THE RECORDS:
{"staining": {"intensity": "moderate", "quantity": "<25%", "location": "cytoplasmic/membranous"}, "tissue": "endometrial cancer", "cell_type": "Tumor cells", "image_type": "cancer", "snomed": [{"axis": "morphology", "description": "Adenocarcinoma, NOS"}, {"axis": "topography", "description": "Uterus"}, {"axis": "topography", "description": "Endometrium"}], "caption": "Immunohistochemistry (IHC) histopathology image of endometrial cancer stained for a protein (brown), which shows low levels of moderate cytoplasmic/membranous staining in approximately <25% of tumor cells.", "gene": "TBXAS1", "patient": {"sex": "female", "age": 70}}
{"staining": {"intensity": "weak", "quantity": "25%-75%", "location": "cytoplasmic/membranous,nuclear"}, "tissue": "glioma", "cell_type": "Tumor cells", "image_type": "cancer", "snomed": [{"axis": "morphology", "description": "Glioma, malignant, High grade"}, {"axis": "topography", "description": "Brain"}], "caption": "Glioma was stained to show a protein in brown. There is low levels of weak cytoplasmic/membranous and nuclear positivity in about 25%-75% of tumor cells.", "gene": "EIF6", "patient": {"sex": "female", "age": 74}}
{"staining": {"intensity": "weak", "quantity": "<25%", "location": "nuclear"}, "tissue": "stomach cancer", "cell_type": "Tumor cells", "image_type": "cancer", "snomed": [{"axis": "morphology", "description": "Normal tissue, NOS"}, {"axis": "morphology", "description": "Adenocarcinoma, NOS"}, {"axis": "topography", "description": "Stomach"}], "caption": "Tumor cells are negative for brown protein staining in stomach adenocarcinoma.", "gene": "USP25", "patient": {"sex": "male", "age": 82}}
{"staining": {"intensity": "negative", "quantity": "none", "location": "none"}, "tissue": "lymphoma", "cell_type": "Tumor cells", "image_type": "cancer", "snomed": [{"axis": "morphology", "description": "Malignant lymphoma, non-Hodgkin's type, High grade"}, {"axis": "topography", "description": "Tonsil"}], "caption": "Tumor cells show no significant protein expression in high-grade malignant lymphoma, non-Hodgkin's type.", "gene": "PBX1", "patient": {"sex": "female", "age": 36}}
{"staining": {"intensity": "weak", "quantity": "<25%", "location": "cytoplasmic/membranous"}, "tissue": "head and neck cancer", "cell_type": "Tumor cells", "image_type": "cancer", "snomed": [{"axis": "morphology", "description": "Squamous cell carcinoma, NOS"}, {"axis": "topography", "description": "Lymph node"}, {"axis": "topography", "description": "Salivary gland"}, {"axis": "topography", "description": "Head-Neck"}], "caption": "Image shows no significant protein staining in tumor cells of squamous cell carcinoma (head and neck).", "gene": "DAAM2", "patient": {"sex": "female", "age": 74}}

REQUIRED ACTION: The lines to retype run from the start of the entries through the line containing "cells are negative"; reproduce them exactly and add nothing.

EXERCISE SOLUTION:
{"staining": {"intensity": "moderate", "quantity": "<25%", "location": "cytoplasmic/membranous"}, "tissue": "endometrial cancer", "cell_type": "Tumor cells", "image_type": "cancer", "snomed": [{"axis": "morphology", "description": "Adenocarcinoma, NOS"}, {"axis": "topography", "description": "Uterus"}, {"axis": "topography", "description": "Endometrium"}], "caption": "Immunohistochemistry (IHC) histopathology image of endometrial cancer stained for a protein (brown), which shows low levels of moderate cytoplasmic/membranous staining in approximately <25% of tumor cells.", "gene": "TBXAS1", "patient": {"sex": "female", "age": 70}}
{"staining": {"intensity": "weak", "quantity": "25%-75%", "location": "cytoplasmic/membranous,nuclear"}, "tissue": "glioma", "cell_type": "Tumor cells", "image_type": "cancer", "snomed": [{"axis": "morphology", "description": "Glioma, malignant, High grade"}, {"axis": "topography", "description": "Brain"}], "caption": "Glioma was stained to show a protein in brown. There is low levels of weak cytoplasmic/membranous and nuclear positivity in about 25%-75% of tumor cells.", "gene": "EIF6", "patient": {"sex": "female", "age": 74}}
{"staining": {"intensity": "weak", "quantity": "<25%", "location": "nuclear"}, "tissue": "stomach cancer", "cell_type": "Tumor cells", "image_type": "cancer", "snomed": [{"axis": "morphology", "description": "Normal tissue, NOS"}, {"axis": "morphology", "description": "Adenocarcinoma, NOS"}, {"axis": "topography", "description": "Stomach"}], "caption": "Tumor cells are negative for brown protein staining in stomach adenocarcinoma.", "gene": "USP25", "patient": {"sex": "male", "age": 82}}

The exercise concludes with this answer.